Rwanda CO2 Emissions

Map of Rwanda CO2 Emissions

Carbon dioxide (CO2) is a prominent greenhouse gas and can be an indicator for climate change, so accurately monitoring these CO2 is important in the process for fighting against climate change. Europe and North America both have systems that allow them to monitor CO2 emissions, however, Africa has far less of these systems. The task of making a machine learning model that forecasts CO2 emissions in Africa will allow for CO2 monitoring where not possible previously due to these monitoring systems being difficult to implement. This project’s task is to create a machine learning model that takes sulphur dioxide, carbon monoxide, nitrogen dioxide, formaldehyde, ultraviolet (UV) aerosol index, ozone, and cloud features as input, and outputs a forecasted CO2 amount for a given location and time. Data was provided by Sentinel-5P as described in the Kaggle competition for this project.

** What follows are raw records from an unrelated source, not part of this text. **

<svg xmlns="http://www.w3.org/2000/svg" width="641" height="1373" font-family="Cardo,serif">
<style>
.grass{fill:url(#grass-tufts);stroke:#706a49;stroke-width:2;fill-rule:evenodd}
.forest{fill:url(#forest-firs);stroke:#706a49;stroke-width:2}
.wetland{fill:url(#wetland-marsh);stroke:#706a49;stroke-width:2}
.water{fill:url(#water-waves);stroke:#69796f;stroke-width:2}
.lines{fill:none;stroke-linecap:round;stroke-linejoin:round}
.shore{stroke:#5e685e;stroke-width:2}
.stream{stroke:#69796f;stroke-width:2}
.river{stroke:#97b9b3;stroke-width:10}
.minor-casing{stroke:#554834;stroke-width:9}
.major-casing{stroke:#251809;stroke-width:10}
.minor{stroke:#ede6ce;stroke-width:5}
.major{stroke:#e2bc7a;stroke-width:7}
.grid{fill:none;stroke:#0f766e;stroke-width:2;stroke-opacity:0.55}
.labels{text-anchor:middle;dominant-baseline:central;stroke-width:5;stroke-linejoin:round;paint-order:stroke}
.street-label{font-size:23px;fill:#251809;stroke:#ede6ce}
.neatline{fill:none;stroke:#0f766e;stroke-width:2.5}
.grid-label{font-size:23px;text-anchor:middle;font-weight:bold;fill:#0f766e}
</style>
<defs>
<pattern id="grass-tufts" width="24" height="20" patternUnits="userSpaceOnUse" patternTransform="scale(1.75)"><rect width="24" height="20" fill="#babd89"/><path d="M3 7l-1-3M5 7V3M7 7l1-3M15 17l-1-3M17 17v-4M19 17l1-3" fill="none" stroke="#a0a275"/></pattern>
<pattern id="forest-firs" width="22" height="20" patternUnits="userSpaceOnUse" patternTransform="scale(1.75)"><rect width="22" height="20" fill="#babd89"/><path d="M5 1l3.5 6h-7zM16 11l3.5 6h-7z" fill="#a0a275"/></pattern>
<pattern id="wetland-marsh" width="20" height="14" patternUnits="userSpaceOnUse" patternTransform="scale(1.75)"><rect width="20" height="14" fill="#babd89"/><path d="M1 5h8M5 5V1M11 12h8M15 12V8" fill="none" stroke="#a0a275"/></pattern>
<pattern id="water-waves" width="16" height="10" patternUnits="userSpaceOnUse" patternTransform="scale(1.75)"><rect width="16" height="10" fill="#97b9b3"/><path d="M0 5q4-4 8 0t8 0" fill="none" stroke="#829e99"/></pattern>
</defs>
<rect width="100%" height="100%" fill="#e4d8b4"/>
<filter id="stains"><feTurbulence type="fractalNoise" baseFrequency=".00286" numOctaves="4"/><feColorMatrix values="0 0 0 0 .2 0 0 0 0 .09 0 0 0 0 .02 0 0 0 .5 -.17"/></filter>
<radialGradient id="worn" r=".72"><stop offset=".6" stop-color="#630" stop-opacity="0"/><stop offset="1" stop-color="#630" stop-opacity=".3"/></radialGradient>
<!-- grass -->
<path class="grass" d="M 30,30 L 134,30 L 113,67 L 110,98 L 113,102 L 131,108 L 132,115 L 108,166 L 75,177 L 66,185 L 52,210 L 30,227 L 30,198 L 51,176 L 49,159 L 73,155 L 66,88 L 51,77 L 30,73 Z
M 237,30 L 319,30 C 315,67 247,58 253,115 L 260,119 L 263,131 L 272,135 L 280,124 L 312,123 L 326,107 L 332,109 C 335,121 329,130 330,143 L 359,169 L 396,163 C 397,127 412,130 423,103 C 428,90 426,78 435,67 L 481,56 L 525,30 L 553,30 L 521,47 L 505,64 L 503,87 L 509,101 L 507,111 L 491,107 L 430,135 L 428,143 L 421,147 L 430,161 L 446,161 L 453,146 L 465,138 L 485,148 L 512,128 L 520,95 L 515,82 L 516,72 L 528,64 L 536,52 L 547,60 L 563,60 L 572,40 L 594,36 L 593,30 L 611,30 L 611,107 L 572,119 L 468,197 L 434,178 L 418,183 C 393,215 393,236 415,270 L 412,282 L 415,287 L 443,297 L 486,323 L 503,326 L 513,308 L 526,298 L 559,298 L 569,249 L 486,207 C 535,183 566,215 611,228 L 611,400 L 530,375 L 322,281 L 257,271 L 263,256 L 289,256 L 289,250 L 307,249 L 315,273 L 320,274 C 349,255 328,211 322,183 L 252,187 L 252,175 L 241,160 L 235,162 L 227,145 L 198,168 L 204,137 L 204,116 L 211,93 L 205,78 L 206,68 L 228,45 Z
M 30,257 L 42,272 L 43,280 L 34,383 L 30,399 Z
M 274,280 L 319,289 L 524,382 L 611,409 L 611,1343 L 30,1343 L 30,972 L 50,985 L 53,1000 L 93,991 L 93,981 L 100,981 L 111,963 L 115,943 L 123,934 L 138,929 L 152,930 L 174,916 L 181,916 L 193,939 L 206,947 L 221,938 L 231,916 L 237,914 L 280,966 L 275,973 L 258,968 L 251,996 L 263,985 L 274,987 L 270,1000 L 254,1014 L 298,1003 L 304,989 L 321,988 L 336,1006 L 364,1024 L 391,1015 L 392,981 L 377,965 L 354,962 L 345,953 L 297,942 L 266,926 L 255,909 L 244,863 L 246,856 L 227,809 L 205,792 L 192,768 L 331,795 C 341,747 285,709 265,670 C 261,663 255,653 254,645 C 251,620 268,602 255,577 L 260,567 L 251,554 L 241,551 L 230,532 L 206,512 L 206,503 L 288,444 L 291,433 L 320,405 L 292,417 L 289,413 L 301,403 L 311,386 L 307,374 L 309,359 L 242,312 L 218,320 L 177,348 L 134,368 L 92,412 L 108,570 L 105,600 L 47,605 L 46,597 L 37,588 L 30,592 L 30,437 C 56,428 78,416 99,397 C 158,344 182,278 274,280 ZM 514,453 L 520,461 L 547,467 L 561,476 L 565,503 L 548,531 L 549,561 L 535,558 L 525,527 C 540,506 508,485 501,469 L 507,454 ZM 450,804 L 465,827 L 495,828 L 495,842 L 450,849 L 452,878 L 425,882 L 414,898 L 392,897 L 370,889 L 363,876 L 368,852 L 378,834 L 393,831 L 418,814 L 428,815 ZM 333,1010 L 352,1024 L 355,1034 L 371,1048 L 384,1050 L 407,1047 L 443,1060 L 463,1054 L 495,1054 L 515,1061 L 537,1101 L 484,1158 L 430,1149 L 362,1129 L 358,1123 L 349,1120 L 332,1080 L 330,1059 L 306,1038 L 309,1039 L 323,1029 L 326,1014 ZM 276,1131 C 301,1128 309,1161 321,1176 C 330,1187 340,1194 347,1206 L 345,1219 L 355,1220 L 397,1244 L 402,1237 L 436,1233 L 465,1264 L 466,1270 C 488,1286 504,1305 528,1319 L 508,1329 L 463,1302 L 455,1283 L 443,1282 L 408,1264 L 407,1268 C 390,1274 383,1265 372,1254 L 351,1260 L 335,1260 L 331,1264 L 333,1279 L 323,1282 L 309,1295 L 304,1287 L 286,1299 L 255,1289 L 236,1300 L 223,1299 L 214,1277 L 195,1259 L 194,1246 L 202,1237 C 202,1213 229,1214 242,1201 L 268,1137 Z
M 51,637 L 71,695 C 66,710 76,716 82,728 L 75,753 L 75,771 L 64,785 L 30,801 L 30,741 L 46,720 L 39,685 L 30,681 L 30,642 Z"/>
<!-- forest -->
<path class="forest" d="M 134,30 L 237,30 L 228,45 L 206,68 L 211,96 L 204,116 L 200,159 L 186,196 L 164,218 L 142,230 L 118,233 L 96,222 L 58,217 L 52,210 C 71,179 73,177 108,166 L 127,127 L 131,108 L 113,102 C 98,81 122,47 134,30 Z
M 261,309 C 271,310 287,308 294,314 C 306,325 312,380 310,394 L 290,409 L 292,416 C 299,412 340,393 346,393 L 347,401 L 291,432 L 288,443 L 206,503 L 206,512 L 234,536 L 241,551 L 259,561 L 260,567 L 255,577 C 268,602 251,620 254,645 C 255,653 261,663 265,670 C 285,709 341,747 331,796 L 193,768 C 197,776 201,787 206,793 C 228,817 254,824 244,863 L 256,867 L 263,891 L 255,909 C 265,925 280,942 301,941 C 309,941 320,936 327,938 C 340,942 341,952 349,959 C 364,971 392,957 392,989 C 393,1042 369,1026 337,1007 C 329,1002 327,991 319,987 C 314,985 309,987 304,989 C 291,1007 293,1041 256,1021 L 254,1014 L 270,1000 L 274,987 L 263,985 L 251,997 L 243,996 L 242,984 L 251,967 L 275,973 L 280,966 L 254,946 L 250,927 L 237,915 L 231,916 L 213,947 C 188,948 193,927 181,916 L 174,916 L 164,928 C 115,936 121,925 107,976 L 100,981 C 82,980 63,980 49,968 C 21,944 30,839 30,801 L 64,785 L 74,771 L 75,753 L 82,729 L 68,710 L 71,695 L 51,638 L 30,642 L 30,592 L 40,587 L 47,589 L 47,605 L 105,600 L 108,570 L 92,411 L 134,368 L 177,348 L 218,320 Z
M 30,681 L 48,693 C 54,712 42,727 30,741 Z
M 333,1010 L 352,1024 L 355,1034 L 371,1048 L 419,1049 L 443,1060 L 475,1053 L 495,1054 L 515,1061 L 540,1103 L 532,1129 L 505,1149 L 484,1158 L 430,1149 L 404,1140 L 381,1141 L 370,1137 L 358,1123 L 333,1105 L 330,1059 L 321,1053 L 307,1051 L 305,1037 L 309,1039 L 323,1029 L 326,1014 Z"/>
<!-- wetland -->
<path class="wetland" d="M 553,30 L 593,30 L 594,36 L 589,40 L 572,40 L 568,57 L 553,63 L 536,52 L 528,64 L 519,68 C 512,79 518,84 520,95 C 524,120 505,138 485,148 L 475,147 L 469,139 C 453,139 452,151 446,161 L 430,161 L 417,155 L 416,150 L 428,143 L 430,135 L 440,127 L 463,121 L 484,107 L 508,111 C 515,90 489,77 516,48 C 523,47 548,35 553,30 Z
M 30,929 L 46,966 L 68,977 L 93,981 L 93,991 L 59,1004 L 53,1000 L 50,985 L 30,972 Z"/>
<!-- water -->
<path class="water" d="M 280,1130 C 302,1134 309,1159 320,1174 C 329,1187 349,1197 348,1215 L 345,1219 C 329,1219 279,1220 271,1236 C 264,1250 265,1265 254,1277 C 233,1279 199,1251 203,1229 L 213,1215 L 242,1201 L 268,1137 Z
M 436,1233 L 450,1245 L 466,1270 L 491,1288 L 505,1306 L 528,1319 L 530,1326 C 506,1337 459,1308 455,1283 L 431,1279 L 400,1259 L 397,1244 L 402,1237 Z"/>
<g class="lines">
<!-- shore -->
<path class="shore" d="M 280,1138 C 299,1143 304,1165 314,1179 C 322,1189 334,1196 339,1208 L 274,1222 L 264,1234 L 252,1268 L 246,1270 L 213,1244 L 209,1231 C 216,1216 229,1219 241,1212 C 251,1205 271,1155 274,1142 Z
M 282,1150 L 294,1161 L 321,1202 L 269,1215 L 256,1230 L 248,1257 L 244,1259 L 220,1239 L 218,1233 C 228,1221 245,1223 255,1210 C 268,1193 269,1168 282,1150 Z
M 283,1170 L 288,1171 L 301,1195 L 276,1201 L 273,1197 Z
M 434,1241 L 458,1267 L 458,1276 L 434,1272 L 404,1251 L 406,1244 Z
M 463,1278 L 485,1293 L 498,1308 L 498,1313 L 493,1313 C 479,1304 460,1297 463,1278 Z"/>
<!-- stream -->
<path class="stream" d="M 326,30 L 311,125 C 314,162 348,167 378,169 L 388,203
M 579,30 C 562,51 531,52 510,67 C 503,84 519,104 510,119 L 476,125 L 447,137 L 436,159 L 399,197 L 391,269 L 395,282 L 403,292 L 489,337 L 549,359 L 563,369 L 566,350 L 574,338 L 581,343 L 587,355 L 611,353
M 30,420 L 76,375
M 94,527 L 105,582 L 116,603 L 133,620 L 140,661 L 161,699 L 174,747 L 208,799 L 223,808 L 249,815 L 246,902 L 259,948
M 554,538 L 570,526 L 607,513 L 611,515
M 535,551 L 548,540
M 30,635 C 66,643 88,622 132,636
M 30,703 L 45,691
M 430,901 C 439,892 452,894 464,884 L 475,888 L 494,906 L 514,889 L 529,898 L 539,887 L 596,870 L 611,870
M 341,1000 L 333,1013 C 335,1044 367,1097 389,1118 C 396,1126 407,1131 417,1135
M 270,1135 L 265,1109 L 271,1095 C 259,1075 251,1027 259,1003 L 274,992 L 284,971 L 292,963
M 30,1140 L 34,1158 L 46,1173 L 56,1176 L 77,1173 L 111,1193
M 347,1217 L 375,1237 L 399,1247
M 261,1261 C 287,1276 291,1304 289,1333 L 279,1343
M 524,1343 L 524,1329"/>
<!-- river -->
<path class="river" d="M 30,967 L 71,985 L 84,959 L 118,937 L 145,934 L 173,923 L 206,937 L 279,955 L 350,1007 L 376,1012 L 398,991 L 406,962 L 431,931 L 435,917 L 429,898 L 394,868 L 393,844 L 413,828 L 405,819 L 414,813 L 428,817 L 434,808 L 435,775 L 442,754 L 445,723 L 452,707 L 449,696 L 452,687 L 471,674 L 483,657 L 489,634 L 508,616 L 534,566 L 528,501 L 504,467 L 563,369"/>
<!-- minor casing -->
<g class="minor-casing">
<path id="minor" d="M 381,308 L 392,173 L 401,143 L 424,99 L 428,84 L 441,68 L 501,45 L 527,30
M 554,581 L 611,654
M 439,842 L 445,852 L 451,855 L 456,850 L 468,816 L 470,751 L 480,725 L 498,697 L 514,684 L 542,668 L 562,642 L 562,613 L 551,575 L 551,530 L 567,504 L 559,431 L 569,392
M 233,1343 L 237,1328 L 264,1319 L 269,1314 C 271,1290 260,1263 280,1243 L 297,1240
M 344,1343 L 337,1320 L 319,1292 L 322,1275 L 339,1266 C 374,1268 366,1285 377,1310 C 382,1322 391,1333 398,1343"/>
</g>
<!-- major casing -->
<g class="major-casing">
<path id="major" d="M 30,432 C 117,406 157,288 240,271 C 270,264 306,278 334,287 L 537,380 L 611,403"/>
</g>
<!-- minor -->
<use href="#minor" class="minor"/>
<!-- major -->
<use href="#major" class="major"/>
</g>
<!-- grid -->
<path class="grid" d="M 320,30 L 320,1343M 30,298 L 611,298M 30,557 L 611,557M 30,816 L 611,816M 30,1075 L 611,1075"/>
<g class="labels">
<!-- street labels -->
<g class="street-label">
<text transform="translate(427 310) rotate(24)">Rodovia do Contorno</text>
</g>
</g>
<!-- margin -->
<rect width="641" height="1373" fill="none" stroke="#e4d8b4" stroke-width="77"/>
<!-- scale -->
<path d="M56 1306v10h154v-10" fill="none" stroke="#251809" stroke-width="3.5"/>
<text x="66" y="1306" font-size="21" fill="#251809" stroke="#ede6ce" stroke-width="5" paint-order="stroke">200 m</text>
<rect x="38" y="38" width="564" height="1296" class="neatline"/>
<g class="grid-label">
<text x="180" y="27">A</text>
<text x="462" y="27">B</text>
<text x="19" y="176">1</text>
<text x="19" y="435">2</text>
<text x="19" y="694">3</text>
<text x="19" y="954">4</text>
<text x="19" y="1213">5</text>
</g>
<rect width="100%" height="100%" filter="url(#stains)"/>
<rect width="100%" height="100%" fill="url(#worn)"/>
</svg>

In this project, I gained experience in working with time series data, as previously I have not worked extensively with it. During the process of improving my model, I experimented with data engineering methods that I have not previously done before, such as rolling mean, rotating data over an axis, making ensemble models using different features, and KMeans clustering geographical locations together. Different frameworks that I used include Sklearn for linear models, data splits, clustering, and preprocessing, XGBoost for ensemble tree models, and Keras for neural network models.

Results of models were evaluated on a test set for a public leaderboard and approximately 59% of the test set would be used for a private leaderboard. On the public leaderboard I earned a RMSE score of 21.07137 and placed 169/1442, and on the private leaderboard I earned a RMSE score of 13.42658 and placed 241/1442. To improve my models more experimentation can be done with the neural network model, since I only made a simple neural network, and principal component analysis has also been shown to be successful when applied to the data.